The error message doesn't have anything to do with metrics components but an issue with the registry installation. I am re-assigning this to the installer component.
Junqi, I believe based on the description you set them in /etc/sysconfig/docker manually? In general the installer manages the list of additional, insecure, and blocked registries so you'll want to set variables like the following in your inventory. openshift_docker_additional_registries=registry.ops.openshift.com openshift_docker_insecure_registries=registry.ops.openshift.com I recognize that this may odd that docker configuration may be applied while calling the metrics installation playbooks but the role dependencies today are such that we ensure that docker is configured properly no matter which playbook you call so we need to make sure that proper inventory variables are set in all cases. Does that help?
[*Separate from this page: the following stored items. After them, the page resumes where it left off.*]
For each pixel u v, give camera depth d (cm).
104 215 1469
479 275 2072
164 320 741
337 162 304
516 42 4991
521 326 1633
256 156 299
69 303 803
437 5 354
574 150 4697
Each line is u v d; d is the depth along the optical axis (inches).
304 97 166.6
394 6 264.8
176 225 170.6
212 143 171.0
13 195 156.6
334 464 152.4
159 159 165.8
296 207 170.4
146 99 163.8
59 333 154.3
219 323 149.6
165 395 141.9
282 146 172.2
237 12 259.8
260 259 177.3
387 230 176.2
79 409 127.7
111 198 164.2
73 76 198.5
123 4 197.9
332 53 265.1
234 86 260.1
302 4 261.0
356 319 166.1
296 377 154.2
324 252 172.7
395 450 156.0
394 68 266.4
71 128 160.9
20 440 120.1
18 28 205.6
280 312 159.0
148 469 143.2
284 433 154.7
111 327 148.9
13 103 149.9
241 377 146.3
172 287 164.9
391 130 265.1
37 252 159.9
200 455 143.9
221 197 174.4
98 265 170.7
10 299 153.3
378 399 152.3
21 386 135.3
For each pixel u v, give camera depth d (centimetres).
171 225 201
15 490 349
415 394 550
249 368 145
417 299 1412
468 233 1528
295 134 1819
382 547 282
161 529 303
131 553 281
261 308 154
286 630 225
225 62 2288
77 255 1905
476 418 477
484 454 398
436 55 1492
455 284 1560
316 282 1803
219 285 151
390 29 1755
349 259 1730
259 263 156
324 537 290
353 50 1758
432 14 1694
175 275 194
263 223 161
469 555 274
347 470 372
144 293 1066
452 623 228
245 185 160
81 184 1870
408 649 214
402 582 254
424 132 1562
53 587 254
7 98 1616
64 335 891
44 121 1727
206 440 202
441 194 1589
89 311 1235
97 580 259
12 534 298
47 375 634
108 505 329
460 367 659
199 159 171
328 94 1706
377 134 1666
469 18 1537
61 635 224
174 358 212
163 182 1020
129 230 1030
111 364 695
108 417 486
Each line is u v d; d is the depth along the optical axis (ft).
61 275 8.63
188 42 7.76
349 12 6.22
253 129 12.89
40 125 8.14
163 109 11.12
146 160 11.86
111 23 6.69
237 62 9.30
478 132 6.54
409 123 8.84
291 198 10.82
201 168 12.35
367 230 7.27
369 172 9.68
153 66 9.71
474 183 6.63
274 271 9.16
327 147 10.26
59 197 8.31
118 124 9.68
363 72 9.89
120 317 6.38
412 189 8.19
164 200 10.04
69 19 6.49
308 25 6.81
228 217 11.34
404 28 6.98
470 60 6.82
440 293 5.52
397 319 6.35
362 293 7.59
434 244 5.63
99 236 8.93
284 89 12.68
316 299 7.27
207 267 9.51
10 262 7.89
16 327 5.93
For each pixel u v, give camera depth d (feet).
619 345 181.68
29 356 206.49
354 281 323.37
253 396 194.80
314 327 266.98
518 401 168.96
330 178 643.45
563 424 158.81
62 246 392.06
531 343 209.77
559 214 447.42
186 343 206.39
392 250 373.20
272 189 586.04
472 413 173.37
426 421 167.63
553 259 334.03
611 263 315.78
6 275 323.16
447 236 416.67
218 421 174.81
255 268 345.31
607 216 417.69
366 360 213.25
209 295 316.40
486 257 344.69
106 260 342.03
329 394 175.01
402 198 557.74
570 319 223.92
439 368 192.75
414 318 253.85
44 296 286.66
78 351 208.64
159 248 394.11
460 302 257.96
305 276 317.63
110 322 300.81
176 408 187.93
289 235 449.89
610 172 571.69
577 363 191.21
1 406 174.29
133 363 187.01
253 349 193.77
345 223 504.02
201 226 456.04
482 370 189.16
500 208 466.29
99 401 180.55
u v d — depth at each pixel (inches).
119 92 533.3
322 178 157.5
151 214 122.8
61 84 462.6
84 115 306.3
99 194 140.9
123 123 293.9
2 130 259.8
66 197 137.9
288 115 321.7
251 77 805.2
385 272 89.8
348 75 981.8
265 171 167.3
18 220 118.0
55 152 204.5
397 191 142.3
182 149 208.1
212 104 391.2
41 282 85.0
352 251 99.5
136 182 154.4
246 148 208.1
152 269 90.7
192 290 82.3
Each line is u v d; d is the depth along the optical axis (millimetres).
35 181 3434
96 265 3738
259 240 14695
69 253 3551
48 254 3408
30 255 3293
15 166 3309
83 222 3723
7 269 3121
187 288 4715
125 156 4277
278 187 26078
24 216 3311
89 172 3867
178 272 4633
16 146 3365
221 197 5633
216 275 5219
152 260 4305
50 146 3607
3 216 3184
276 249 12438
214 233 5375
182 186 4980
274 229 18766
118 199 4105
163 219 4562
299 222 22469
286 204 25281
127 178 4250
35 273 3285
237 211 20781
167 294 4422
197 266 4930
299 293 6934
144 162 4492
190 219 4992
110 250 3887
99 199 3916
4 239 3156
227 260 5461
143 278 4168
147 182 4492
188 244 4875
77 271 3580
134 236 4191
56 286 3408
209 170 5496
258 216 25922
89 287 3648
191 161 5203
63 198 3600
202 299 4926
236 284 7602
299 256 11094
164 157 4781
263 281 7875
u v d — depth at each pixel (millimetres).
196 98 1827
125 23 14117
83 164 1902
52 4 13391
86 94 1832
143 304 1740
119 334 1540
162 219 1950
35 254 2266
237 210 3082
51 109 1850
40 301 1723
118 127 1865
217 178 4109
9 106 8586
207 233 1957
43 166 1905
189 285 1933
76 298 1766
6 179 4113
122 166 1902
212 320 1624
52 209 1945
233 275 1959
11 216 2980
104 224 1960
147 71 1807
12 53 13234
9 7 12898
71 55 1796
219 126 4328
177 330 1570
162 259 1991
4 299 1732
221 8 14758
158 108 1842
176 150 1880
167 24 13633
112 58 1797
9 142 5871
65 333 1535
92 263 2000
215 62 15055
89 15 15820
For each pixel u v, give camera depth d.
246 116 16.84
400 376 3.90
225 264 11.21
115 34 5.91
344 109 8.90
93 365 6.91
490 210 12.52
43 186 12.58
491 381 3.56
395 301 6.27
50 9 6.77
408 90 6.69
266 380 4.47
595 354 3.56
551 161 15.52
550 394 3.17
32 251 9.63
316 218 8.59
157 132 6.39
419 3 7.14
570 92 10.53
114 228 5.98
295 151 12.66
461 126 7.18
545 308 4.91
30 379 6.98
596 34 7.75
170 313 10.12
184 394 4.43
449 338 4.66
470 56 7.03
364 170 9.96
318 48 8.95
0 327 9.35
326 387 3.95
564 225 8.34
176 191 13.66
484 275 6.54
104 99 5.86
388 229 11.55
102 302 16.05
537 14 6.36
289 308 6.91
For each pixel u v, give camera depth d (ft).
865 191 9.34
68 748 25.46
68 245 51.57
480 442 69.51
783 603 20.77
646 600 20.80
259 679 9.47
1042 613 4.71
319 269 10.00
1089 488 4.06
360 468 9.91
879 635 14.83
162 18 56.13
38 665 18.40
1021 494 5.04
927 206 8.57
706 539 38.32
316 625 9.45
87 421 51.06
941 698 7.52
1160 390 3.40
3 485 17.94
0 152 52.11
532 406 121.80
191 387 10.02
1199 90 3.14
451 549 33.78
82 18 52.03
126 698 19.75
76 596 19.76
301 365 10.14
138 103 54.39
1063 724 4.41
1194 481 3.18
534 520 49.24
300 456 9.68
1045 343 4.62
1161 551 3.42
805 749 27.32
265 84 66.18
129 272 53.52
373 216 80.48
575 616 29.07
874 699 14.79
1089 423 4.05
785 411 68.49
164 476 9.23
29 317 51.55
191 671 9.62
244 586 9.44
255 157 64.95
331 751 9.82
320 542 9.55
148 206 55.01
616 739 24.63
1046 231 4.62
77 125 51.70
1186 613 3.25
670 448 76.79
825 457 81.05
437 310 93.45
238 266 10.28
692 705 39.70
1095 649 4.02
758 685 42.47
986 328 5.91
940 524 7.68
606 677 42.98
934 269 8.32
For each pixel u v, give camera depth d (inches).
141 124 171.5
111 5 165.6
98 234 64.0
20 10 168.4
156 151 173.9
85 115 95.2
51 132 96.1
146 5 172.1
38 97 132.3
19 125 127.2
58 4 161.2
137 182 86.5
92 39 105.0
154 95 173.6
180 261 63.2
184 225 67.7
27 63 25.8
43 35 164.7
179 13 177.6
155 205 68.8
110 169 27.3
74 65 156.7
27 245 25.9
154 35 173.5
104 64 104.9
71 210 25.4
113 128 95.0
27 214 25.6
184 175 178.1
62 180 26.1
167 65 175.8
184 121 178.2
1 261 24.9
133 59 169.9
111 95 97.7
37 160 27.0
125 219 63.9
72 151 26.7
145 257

(In reply to Scott Dodson from comment #4) > Junqi, > > I believe based on the description you set them in /etc/sysconfig/docker > manually? No, I did not set it manually, > In general the installer manages the list of additional, insecure, and > blocked registries so you'll want to set variables like the following in > your inventory. > > openshift_docker_additional_registries=registry.ops.openshift.com > openshift_docker_insecure_registries=registry.ops.openshift.com I used template to build my jobs: http://git.app.eng.bos.redhat.com/git/openshift-misc.git/plain/v3-launch-templates/functionality-testing/aos-37/vars-gce/vars.ose37-container-ah7-gcs_registry-gce-cloudprovider registry.ops.openshift.com already in openshift_docker_additional_registries and openshift_docker_insecure_registries After OCP was built successfully, I checked "--add-registry registry.ops.openshift.com" is in ADD_REGISTRY from /etc/sysconfig/docker , but when I deployed metrics via ansible, it removed from ADD_REGISTRY, I think it's related to metrics playbooks. I checked logs in the attached file "ansible running log", and found the following, do you think ("line": "ADD_REGISTRY='--add-registry registry.access.redhat.com') is the cause? "invocation": { "module_args": { "attributes": null, "backrefs": false, "backup": false, "content": null, "create": false, "delimiter": null, "dest": "/etc/sysconfig/docker", "directory_mode": null, "follow": false, "force": null, "group": null, "insertafter": null, "insertbefore": null, "line": "ADD_REGISTRY='--add-registry registry.access.redhat.com'", "mode": null, "owner": null, "path": "/etc/sysconfig/docker", "regexp": "^ADD_REGISTRY=.*$", "remote_src": null, "selevel": null, "serole": null, "setype": null, "seuser": null, "src": null, "state": "present", "unsafe_writes": null, "validate": null }
same error with logging, attached journal logs
Created attachment 1325703 [details] journal log
I can confirm that openshift_docker_additional_registries works as previous. openshift_docker_additional_registries must be specified each time you run plays. It appears that the lack of this variable inside your inventory has caused the registry to be removed, which is expected current behavior.
From OCP 3.7, we should add openshift_docker_additional_registries in inventory file, otherwise it will throw out error like this defect reported. Added this parameter in inventory, and logging and metrics installation were successful. Close it as NOTABUG.